◆ Input:
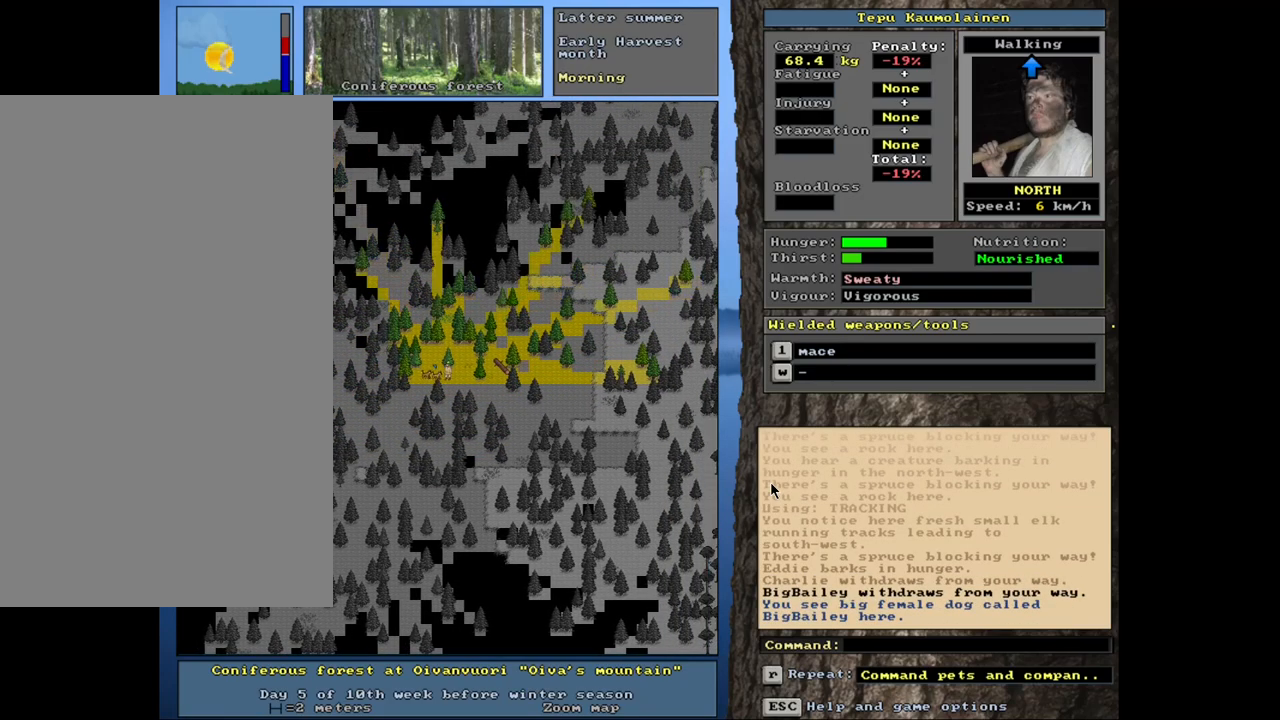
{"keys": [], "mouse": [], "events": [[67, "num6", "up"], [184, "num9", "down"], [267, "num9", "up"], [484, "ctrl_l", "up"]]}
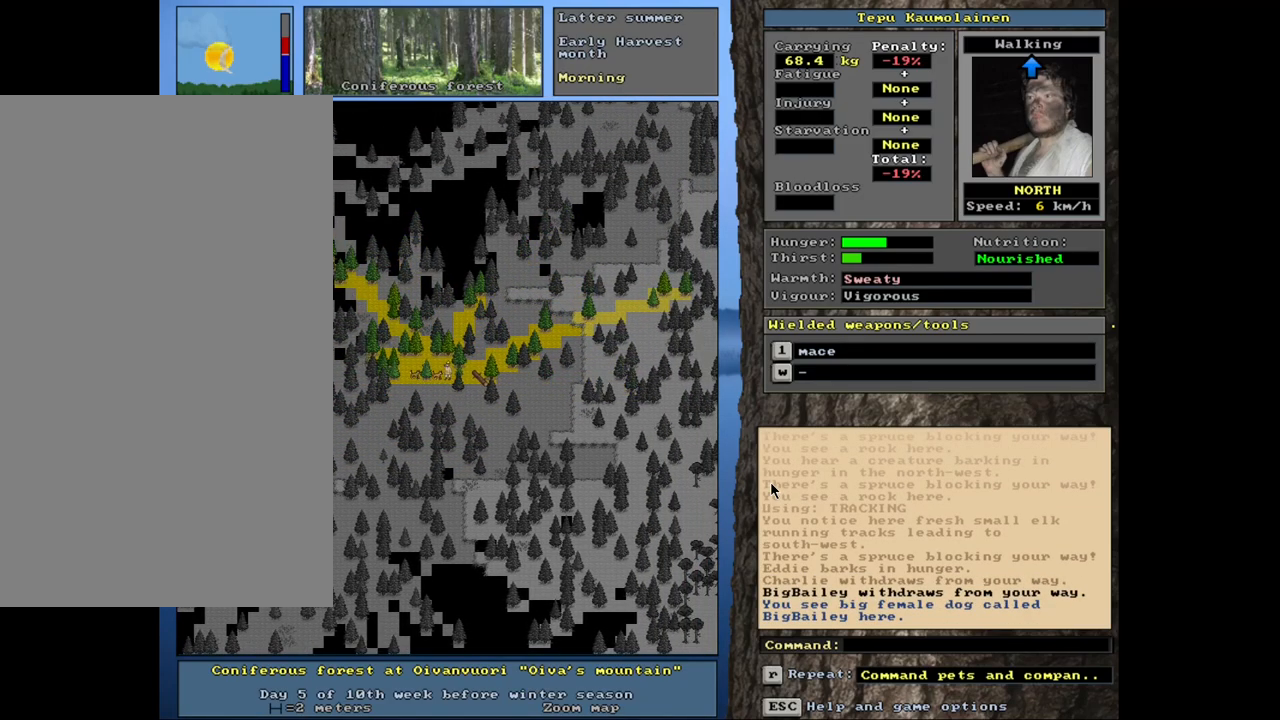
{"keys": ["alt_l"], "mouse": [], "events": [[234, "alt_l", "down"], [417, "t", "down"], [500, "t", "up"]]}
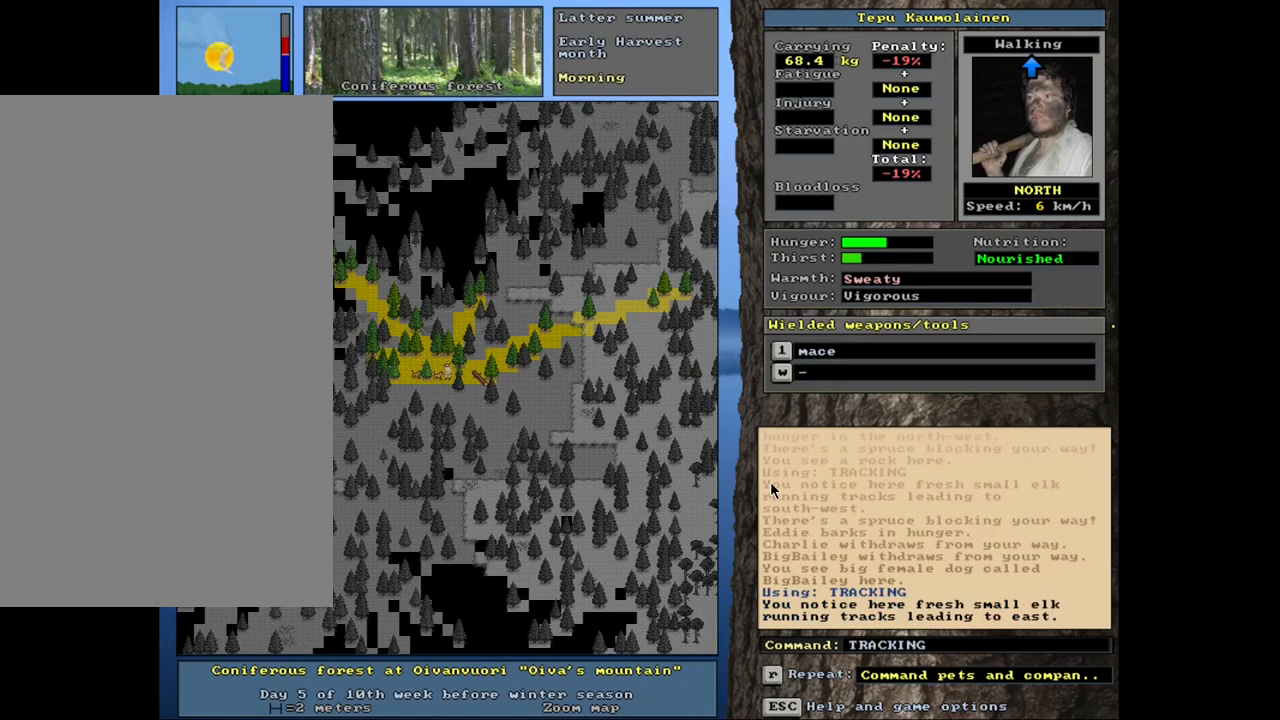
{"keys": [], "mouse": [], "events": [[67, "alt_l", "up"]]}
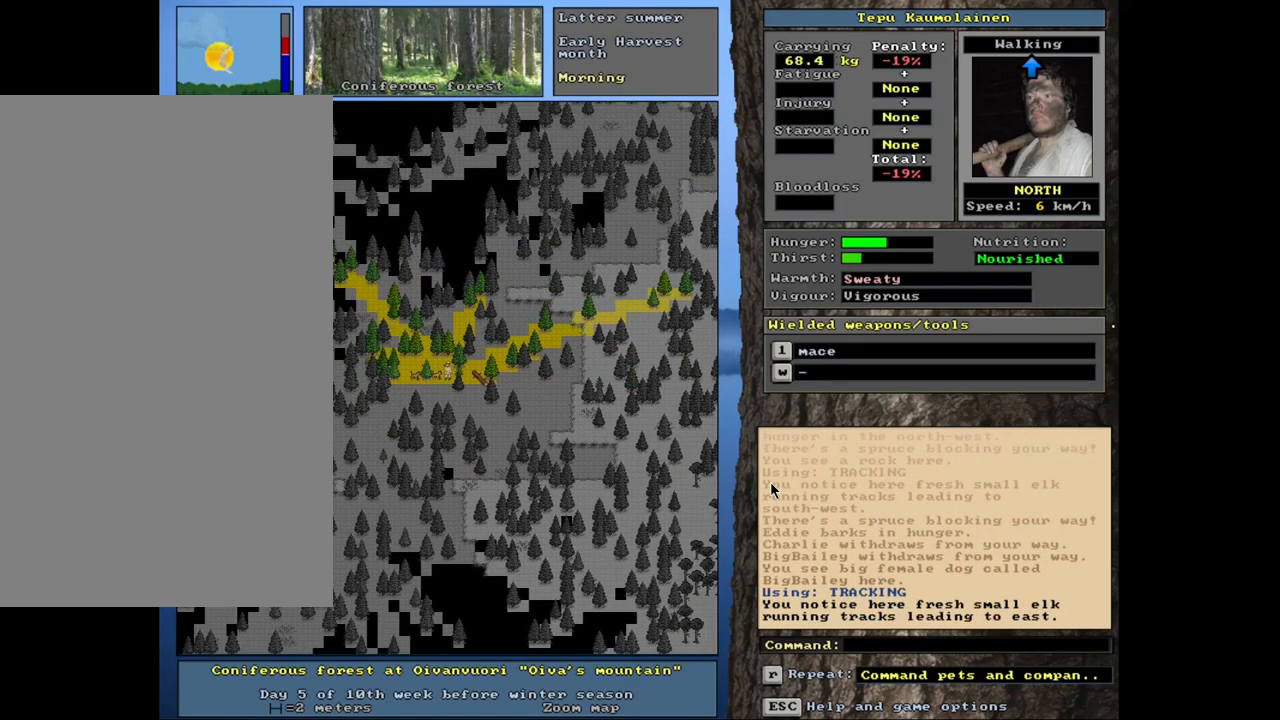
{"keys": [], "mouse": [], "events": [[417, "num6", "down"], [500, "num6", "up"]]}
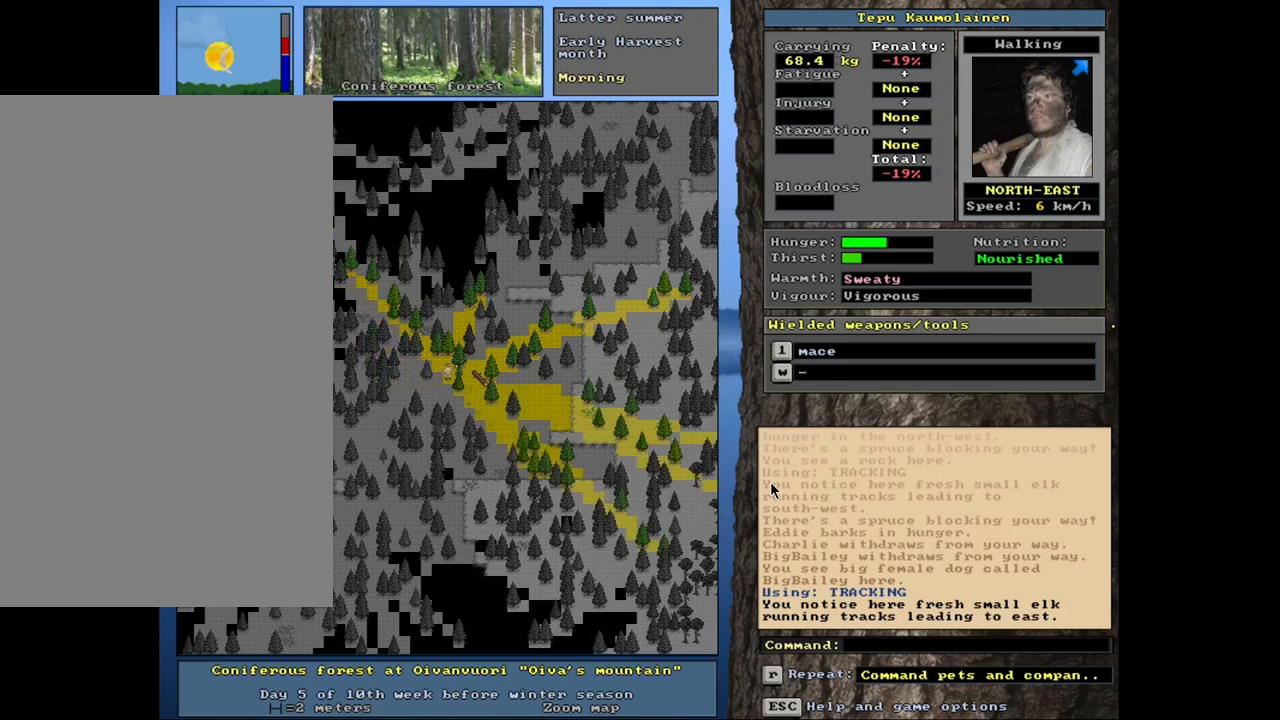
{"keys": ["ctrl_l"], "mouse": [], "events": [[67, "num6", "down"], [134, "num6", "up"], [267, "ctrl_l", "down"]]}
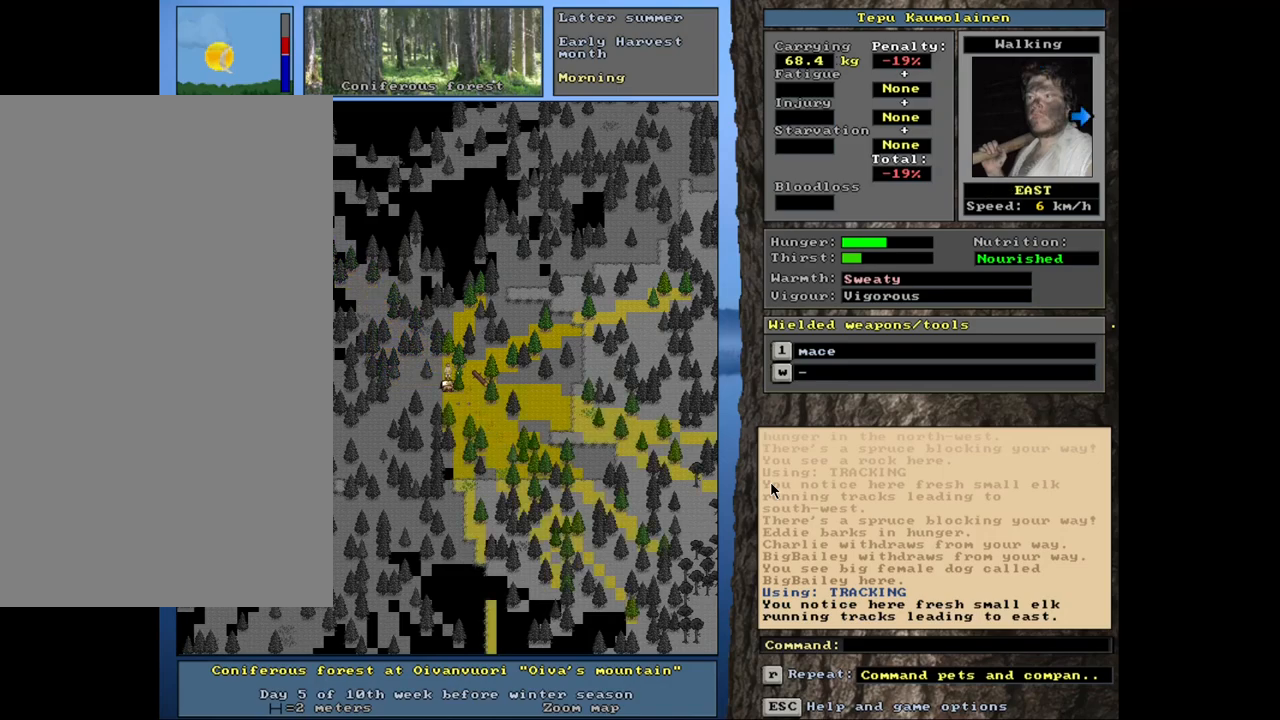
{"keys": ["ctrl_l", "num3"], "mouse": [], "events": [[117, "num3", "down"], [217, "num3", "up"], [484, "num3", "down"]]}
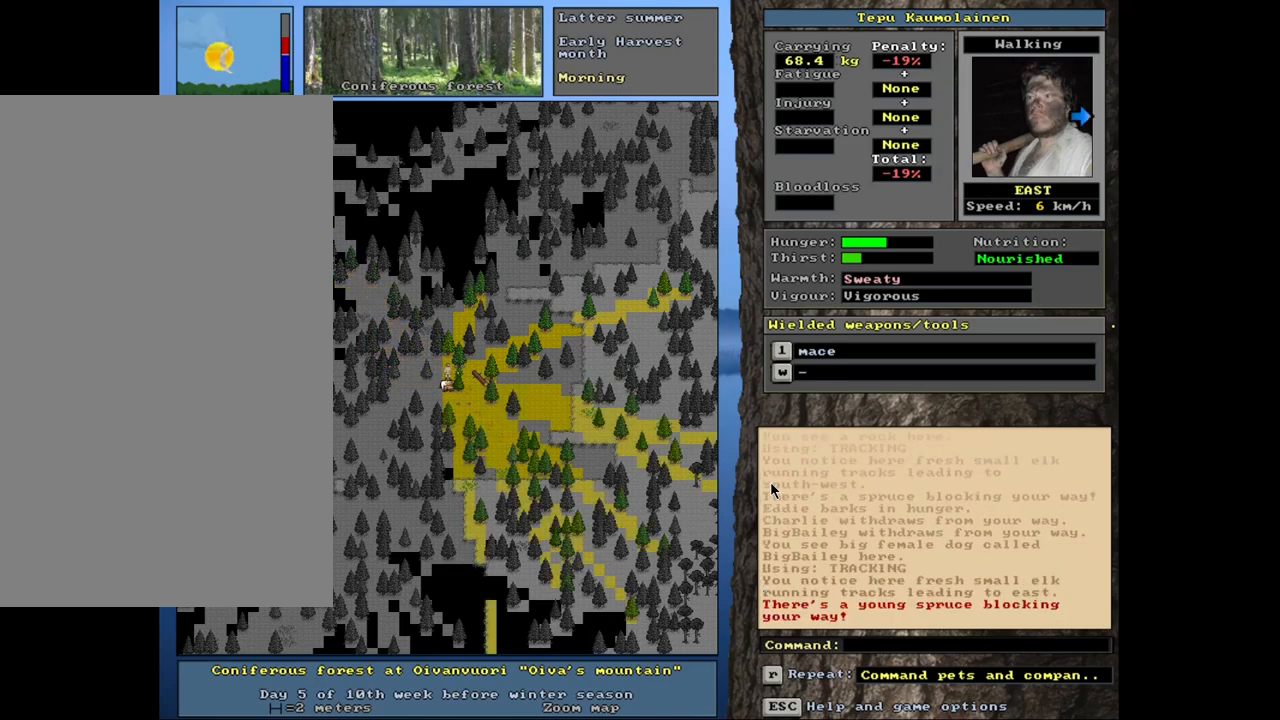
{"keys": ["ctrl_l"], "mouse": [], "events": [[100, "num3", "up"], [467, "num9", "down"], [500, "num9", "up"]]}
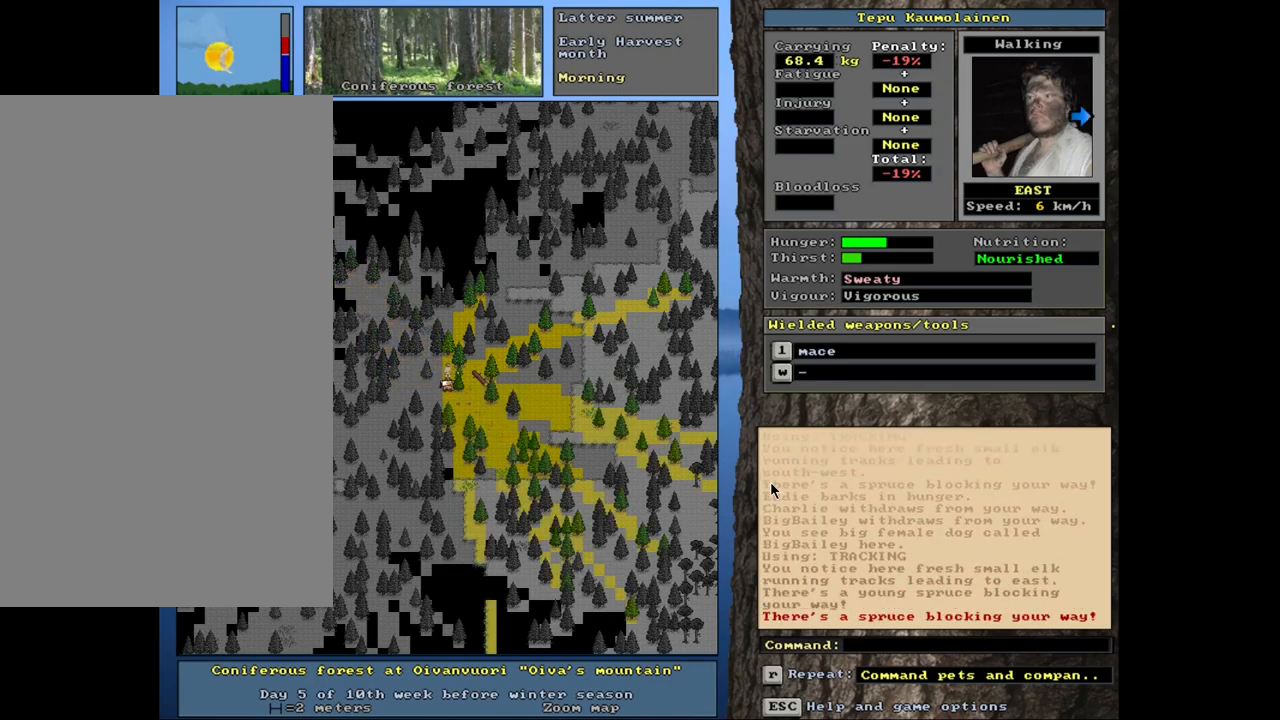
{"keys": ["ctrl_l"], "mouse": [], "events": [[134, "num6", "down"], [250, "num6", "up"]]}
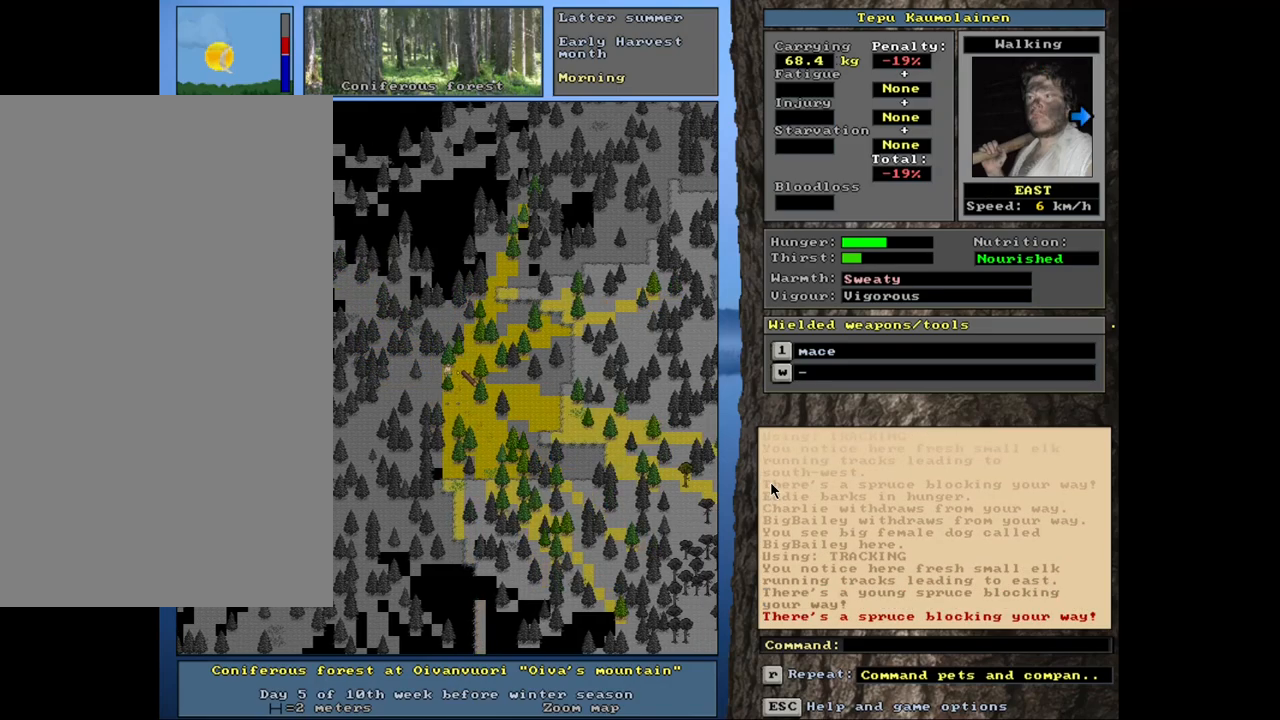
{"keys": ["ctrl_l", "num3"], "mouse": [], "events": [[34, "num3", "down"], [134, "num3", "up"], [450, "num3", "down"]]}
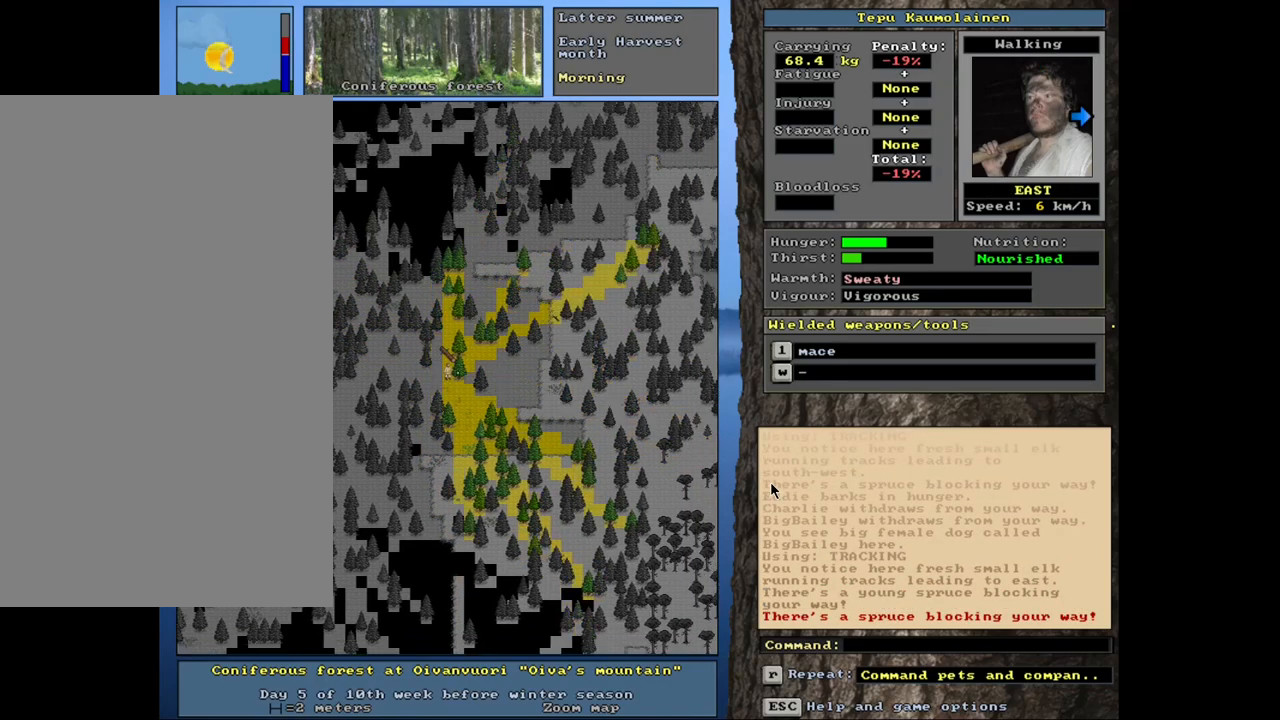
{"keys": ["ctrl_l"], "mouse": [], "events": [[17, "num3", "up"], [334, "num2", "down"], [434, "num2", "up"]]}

◆ Exercise brief: Each record above must be retyped exactly, minus its pictures.

◆ Exercise output:
{"keys": [], "mouse": [], "events": [[67, "num6", "up"], [184, "num9", "down"], [267, "num9", "up"], [484, "ctrl_l", "up"]]}
{"keys": ["alt_l"], "mouse": [], "events": [[234, "alt_l", "down"], [417, "t", "down"], [500, "t", "up"]]}
{"keys": [], "mouse": [], "events": [[67, "alt_l", "up"]]}
{"keys": [], "mouse": [], "events": [[417, "num6", "down"], [500, "num6", "up"]]}
{"keys": ["ctrl_l"], "mouse": [], "events": [[67, "num6", "down"], [134, "num6", "up"], [267, "ctrl_l", "down"]]}
{"keys": ["ctrl_l", "num3"], "mouse": [], "events": [[117, "num3", "down"], [217, "num3", "up"], [484, "num3", "down"]]}
{"keys": ["ctrl_l"], "mouse": [], "events": [[100, "num3", "up"], [467, "num9", "down"], [500, "num9", "up"]]}
{"keys": ["ctrl_l"], "mouse": [], "events": [[134, "num6", "down"], [250, "num6", "up"]]}
{"keys": ["ctrl_l", "num3"], "mouse": [], "events": [[34, "num3", "down"], [134, "num3", "up"], [450, "num3", "down"]]}
{"keys": ["ctrl_l"], "mouse": [], "events": [[17, "num3", "up"], [334, "num2", "down"], [434, "num2", "up"]]}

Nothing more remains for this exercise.